» WORK TO BE COMPLETED: Quote the blog text below about Romans 4 and Luke 24:25 in full, word for word.

» TEXT FOR ANALYSIS:
———
So here's what I wish I had said about Romans 4:  If Abraham had nothing to boast about, then neither do we.  Abraham knew he was a turtle on a fence post, having been blessed by God and everything was owed to God in return.  Even Isaac.  Abraham was never found assuming he could earn more favor with God by obeying.  Abraham obeyed because he loved God, and that's what those that love God are supposed to do.  This was no reward based system of obedience (if I do this, then God will do that).   

And yet we either find ourselves on a fence post and too often assume it is because we've got things figured out better than anyone else; or because we've attended more services than anyone else; or we've memorized more verses than anyone else; etc... etc...  I grew up knowing that "Good Christians" obey the rules because we fear what would happen if we don't.  I was taught that we serve or give because we're storing up those treasures in heaven and jewels in our crowns.  That mansion just over the hilltop sounds really good, someday when we can trade in our crosses for a robe and a crown.  If I don't "do" enough here, I wont have anything yonder over the Crystal Sea. 

What Paul is saying, in its simplest form, is that Jesus makes us right with God.  Our response to that justification (being made right) is to do good.  To serve, give, love, forgive, work, etc... (all that stuff is what he sums up as "the law").  Our good work doesn't earn us bonus points, it is an outward expression of our deep love for what Christ has already done.  Which is place us squarely on the fence post of justification.  




July 27, 2015, 9:23 AM

One of the perks of being Jesus: Calling us Fools.



There is a moment in the book of Luke that is startling to say the least.  I use the word "startling" because throughout the story of Jesus, he does amazing things that cement the truth that he is divine and we're not.  He rarely takes an action or has an outburst akin to something I would find myself saying/thinking.  The startling exception is Luke 24:25.  This moment sounds like something I want to yell while driving and have just gotten cut off.  "You Foolish People!!"
———
» SUPPLIED MATERIAL:
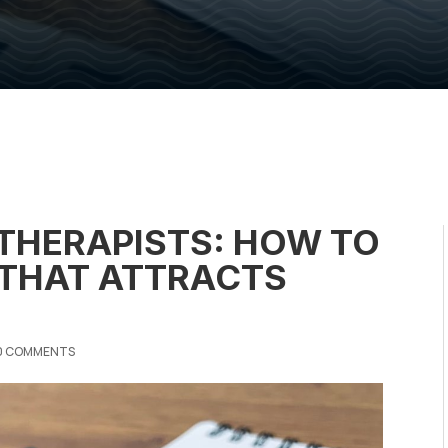
 THERAPISTS: HOW TO
 THAT ATTRACTS
0 COMMENTS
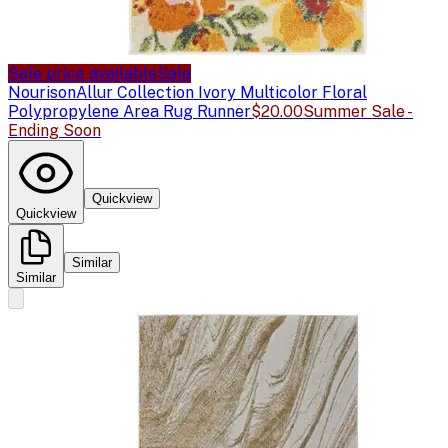
Sale price available
Sale
Nourison
Allur Collection Ivory Multicolor Floral
Polypropylene Area Rug Runner
$20.00
Summer Sale -
Ending Soon
Quickview
Quickview
Similar
Similar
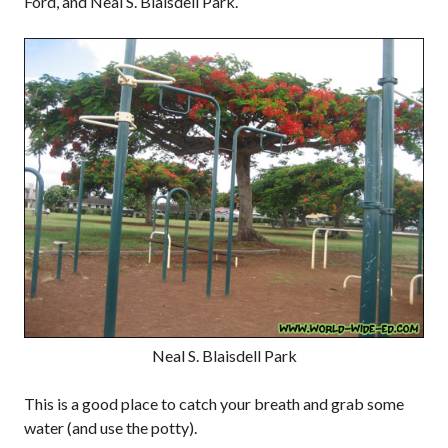
Ford, and Neal S. Blaisdell Park.
Neal S. Blaisdell Park
This is a good place to catch your breath and grab some
water (and use the potty).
———
» TASK OUTPUT:
So here's what I wish I had said about Romans 4:  If Abraham had nothing to boast about, then neither do we.  Abraham knew he was a turtle on a fence post, having been blessed by God and everything was owed to God in return.  Even Isaac.  Abraham was never found assuming he could earn more favor with God by obeying.  Abraham obeyed because he loved God, and that's what those that love God are supposed to do.  This was no reward based system of obedience (if I do this, then God will do that).   

And yet we either find ourselves on a fence post and too often assume it is because we've got things figured out better than anyone else; or because we've attended more services than anyone else; or we've memorized more verses than anyone else; etc... etc...  I grew up knowing that "Good Christians" obey the rules because we fear what would happen if we don't.  I was taught that we serve or give because we're storing up those treasures in heaven and jewels in our crowns.  That mansion just over the hilltop sounds really good, someday when we can trade in our crosses for a robe and a crown.  If I don't "do" enough here, I wont have anything yonder over the Crystal Sea. 

What Paul is saying, in its simplest form, is that Jesus makes us right with God.  Our response to that justification (being made right) is to do good.  To serve, give, love, forgive, work, etc... (all that stuff is what he sums up as "the law").  Our good work doesn't earn us bonus points, it is an outward expression of our deep love for what Christ has already done.  Which is place us squarely on the fence post of justification.  




July 27, 2015, 9:23 AM

One of the perks of being Jesus: Calling us Fools.



There is a moment in the book of Luke that is startling to say the least.  I use the word "startling" because throughout the story of Jesus, he does amazing things that cement the truth that he is divine and we're not.  He rarely takes an action or has an outburst akin to something I would find myself saying/thinking.  The startling exception is Luke 24:25.  This moment sounds like something I want to yell while driving and have just gotten cut off.  "You Foolish People!!"